**Instructions for the task**
In the records below, begin at the line containing "odificaciones respecto a" and end at the line containing "nes en algunos productos."; quote every line in that span exactly, including both boundary lines, and no others.

**Records**
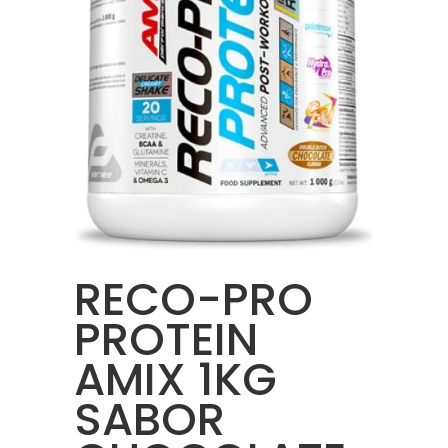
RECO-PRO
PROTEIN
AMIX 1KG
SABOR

...

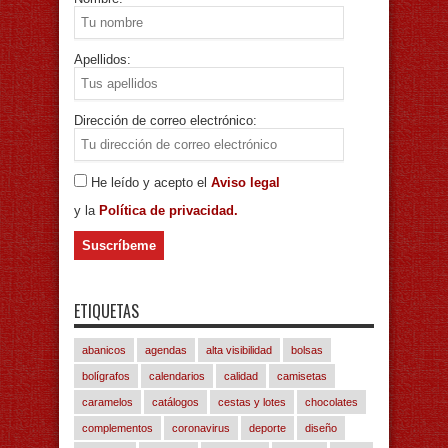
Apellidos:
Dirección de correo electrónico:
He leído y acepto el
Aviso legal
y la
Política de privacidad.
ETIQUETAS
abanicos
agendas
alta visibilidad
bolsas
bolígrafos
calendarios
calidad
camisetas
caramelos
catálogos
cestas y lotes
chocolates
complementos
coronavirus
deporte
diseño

...

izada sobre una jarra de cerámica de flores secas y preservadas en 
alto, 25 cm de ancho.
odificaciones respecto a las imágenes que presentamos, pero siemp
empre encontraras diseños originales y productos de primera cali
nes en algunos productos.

**Task answer**
odificaciones respecto a las imágenes que presentamos, pero siemp
empre encontraras diseños originales y productos de primera cali
nes en algunos productos.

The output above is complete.